WELCOME TO RECOVERY ROAD!
We invite you to utilise the self-help information, coping tools and other resources offered here for individuals affected by withdrawal and dependency on sleeping pills, other benzodiazepine tranquillisers, Z-drugs and antidepressants, their families, counsellors, doctors and others who provide care. There is a wealth of valuable information on this website so have a good ‘browse through’. We hope you will leave feeling reassured, encouraged and empowered. If you would like extra support, please visit the ‘Coaching Support’ page.

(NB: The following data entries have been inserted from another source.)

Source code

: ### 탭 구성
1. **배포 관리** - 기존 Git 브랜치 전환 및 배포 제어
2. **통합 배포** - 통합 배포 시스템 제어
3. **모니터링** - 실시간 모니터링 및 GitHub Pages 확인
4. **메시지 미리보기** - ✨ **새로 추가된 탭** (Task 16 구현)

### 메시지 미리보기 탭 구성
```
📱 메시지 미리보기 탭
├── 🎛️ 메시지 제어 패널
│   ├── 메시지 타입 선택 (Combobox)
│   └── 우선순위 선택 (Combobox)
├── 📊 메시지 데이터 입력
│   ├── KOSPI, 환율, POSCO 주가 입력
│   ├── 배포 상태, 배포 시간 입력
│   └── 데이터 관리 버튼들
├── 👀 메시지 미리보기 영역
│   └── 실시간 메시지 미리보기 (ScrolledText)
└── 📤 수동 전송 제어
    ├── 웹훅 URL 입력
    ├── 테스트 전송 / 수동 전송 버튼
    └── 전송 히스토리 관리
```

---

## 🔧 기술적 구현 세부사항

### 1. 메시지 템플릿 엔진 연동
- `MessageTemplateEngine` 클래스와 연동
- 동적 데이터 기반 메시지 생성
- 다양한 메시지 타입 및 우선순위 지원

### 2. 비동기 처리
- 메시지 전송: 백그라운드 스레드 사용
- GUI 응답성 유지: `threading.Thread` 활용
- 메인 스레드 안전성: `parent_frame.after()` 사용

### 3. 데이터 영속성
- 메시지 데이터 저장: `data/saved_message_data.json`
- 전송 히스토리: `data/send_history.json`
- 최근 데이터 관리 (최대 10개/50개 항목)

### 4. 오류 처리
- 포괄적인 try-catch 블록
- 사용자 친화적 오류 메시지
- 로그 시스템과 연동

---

The information on this site is relevant to anyone wanting to know more about dependency and withdrawal from benzodiazepines and/or antidepressants. However, the content deals only with coping and managing symptoms and does not address wider (and important) issues which are pertinent for illicit users of these drugs (such as attachment and loss, relapse prevention, compulsions, legal problems, etc.).

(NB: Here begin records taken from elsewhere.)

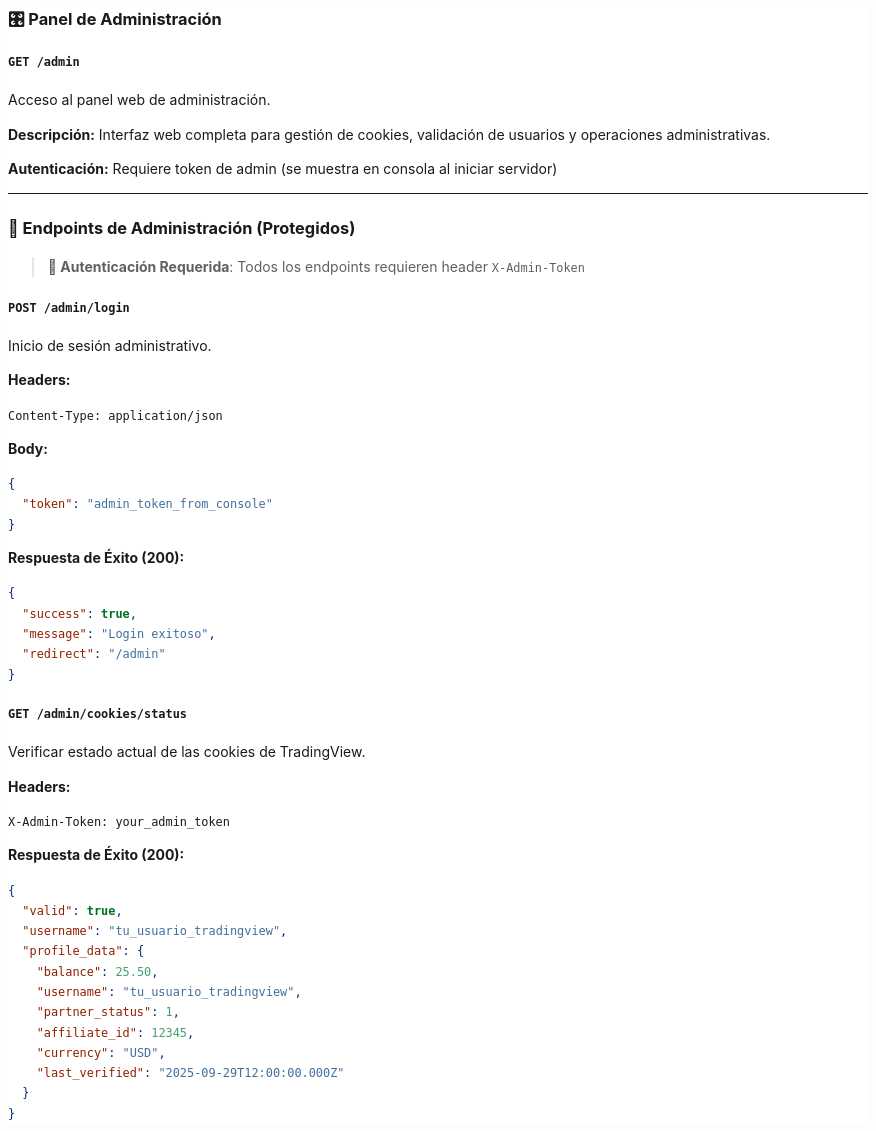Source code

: ### 🎛️ Panel de Administración

#### **`GET /admin`**
Acceso al panel web de administración.

**Descripción:** Interfaz web completa para gestión de cookies, validación de usuarios y operaciones administrativas.

**Autenticación:** Requiere token de admin (se muestra en consola al iniciar servidor)

---

### 🔐 Endpoints de Administración (Protegidos)

> **🔑 Autenticación Requerida**: Todos los endpoints requieren header `X-Admin-Token`

#### **`POST /admin/login`**
Inicio de sesión administrativo.

**Headers:**
```
Content-Type: application/json
```

**Body:**
```json
{
  "token": "admin_token_from_console"
}
```

**Respuesta de Éxito (200):**
```json
{
  "success": true,
  "message": "Login exitoso",
  "redirect": "/admin"
}
```

#### **`GET /admin/cookies/status`**
Verificar estado actual de las cookies de TradingView.

**Headers:**
```
X-Admin-Token: your_admin_token
```

**Respuesta de Éxito (200):**
```json
{
  "valid": true,
  "username": "tu_usuario_tradingview",
  "profile_data": {
    "balance": 25.50,
    "username": "tu_usuario_tradingview",
    "partner_status": 1,
    "affiliate_id": 12345,
    "currency": "USD",
    "last_verified": "2025-09-29T12:00:00.000Z"
  }
}
```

All the information on this site relates to people who were prescribed these drugs by their doctors – many for medical conditions – and whose symptoms surfaced either during tolerance (when a higher dose of the drug is required to be effective) or at the time of tapering off the drug. When we speak of recovery being the usual outcome, these are the people to whom we refer.
We encourage those who are mostly recovered to acknowledge any pre-existing and post-withdrawal issues and to get the support needed – whether through counselling or other effective therapeutic approaches. This will help you to move on and to effect a new life chapter. If you used any of these drugs illicitly, please seek appropriate help either through your GP or an agency such as Narcotics Anonymous.

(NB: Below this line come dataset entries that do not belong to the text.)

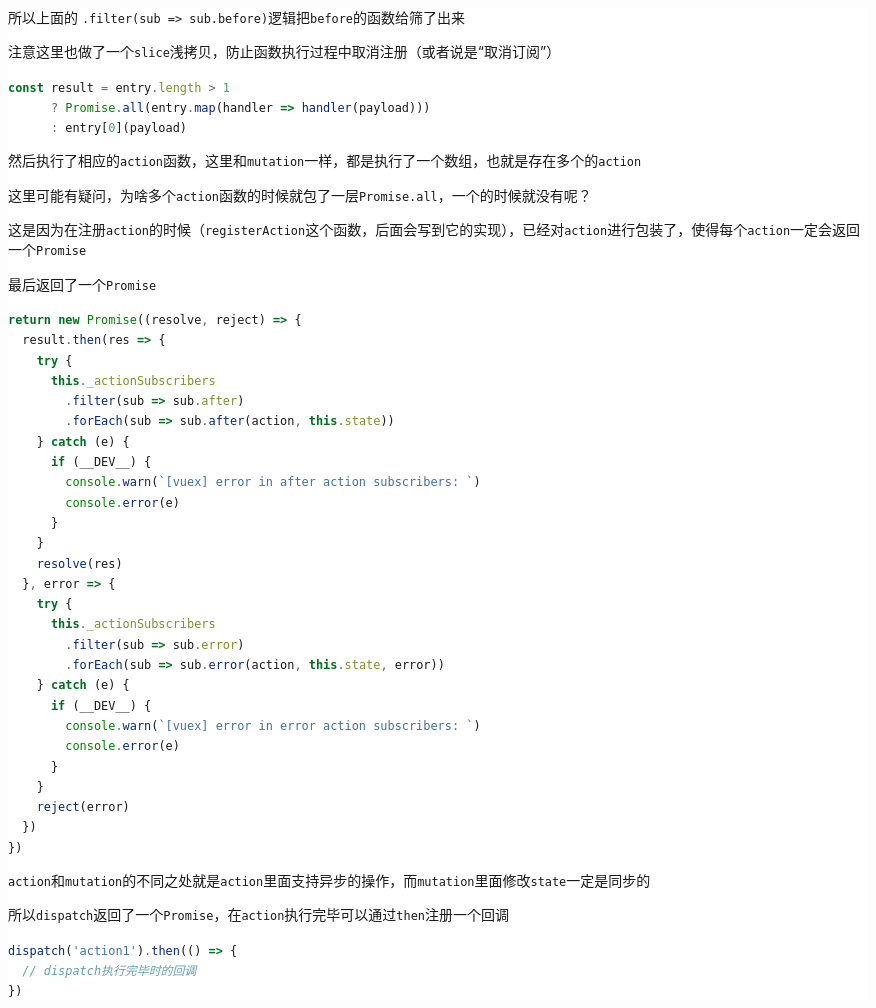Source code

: 所以上面的 `.filter(sub => sub.before)`逻辑把`before`的函数给筛了出来

注意这里也做了一个`slice`浅拷贝，防止函数执行过程中取消注册（或者说是“取消订阅”）

```javascript
const result = entry.length > 1
      ? Promise.all(entry.map(handler => handler(payload)))
      : entry[0](payload)
```

然后执行了相应的`action`函数，这里和`mutation`一样，都是执行了一个数组，也就是存在多个的`action`

这里可能有疑问，为啥多个`action`函数的时候就包了一层`Promise.all`，一个的时候就没有呢？

这是因为在注册`action`的时候（`registerAction`这个函数，后面会写到它的实现），已经对`action`进行包装了，使得每个`action`一定会返回一个`Promise`

最后返回了一个`Promise`

```javascript
return new Promise((resolve, reject) => {
  result.then(res => {
    try {
      this._actionSubscribers
        .filter(sub => sub.after)
        .forEach(sub => sub.after(action, this.state))
    } catch (e) {
      if (__DEV__) {
        console.warn(`[vuex] error in after action subscribers: `)
        console.error(e)
      }
    }
    resolve(res)
  }, error => {
    try {
      this._actionSubscribers
        .filter(sub => sub.error)
        .forEach(sub => sub.error(action, this.state, error))
    } catch (e) {
      if (__DEV__) {
        console.warn(`[vuex] error in error action subscribers: `)
        console.error(e)
      }
    }
    reject(error)
  })
})
```

`action`和`mutation`的不同之处就是`action`里面支持异步的操作，而`mutation`里面修改`state`一定是同步的

所以`dispatch`返回了一个`Promise`，在`action`执行完毕可以通过`then`注册一个回调

```javascript
dispatch('action1').then(() => {
  // dispatch执行完毕时的回调
})
```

This is not an anti-doctors or anti-medication site. It is important to seek medical attention when necessary and to not become paranoid or hyper-vigilant to the detriment of your health. Balance and discernment are important.
We are not medically qualified and nothing shared on this site is intended to be regarded as medical advice, opinions on treatment you may be receiving, or a substitute for advice, diagnosis or treatment from a medical professional.
It is important to taper safely off these drugs, under medical supervision. Discontinuing abruptly or quitting ‘cold turkey’ is dangerous and can result in seizures, psychosis and other serious problems. A complete and safe taper is achievable and it is important and reassuring to note that the usual outcome of withdrawal is recovery.